In your answer, reproduce exactly the lines from the beginning of the listing below through the one containing "photomicrograph of benign", and only those lines.

### Data provided
-----

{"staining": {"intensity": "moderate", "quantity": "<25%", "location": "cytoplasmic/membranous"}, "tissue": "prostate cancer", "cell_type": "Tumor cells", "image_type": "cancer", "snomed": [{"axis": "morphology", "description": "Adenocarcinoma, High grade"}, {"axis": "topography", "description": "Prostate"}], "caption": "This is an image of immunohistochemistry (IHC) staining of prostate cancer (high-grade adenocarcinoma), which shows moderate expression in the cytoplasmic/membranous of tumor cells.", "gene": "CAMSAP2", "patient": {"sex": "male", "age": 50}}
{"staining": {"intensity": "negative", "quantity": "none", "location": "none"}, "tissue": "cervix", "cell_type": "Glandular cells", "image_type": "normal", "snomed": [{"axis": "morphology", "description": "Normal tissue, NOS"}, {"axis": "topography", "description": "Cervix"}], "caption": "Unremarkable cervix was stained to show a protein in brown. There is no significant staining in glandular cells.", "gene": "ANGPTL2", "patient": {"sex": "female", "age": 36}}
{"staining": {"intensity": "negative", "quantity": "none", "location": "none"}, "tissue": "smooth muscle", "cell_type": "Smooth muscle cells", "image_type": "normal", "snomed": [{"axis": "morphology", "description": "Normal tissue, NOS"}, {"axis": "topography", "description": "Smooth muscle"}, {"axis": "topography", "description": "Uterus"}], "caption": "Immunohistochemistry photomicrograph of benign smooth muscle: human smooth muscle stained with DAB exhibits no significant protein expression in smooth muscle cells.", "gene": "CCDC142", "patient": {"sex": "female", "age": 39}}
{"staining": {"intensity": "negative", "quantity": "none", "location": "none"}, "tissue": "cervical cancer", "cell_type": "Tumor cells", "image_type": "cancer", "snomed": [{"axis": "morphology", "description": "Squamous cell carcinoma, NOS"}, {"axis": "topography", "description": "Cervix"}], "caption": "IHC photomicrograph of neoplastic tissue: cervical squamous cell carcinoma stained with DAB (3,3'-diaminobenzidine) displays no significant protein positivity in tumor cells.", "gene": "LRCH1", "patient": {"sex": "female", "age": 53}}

-----

### Response to this exercise
{"staining": {"intensity": "moderate", "quantity": "<25%", "location": "cytoplasmic/membranous"}, "tissue": "prostate cancer", "cell_type": "Tumor cells", "image_type": "cancer", "snomed": [{"axis": "morphology", "description": "Adenocarcinoma, High grade"}, {"axis": "topography", "description": "Prostate"}], "caption": "This is an image of immunohistochemistry (IHC) staining of prostate cancer (high-grade adenocarcinoma), which shows moderate expression in the cytoplasmic/membranous of tumor cells.", "gene": "CAMSAP2", "patient": {"sex": "male", "age": 50}}
{"staining": {"intensity": "negative", "quantity": "none", "location": "none"}, "tissue": "cervix", "cell_type": "Glandular cells", "image_type": "normal", "snomed": [{"axis": "morphology", "description": "Normal tissue, NOS"}, {"axis": "topography", "description": "Cervix"}], "caption": "Unremarkable cervix was stained to show a protein in brown. There is no significant staining in glandular cells.", "gene": "ANGPTL2", "patient": {"sex": "female", "age": 36}}
{"staining": {"intensity": "negative", "quantity": "none", "location": "none"}, "tissue": "smooth muscle", "cell_type": "Smooth muscle cells", "image_type": "normal", "snomed": [{"axis": "morphology", "description": "Normal tissue, NOS"}, {"axis": "topography", "description": "Smooth muscle"}, {"axis": "topography", "description": "Uterus"}], "caption": "Immunohistochemistry photomicrograph of benign smooth muscle: human smooth muscle stained with DAB exhibits no significant protein expression in smooth muscle cells.", "gene": "CCDC142", "patient": {"sex": "female", "age": 39}}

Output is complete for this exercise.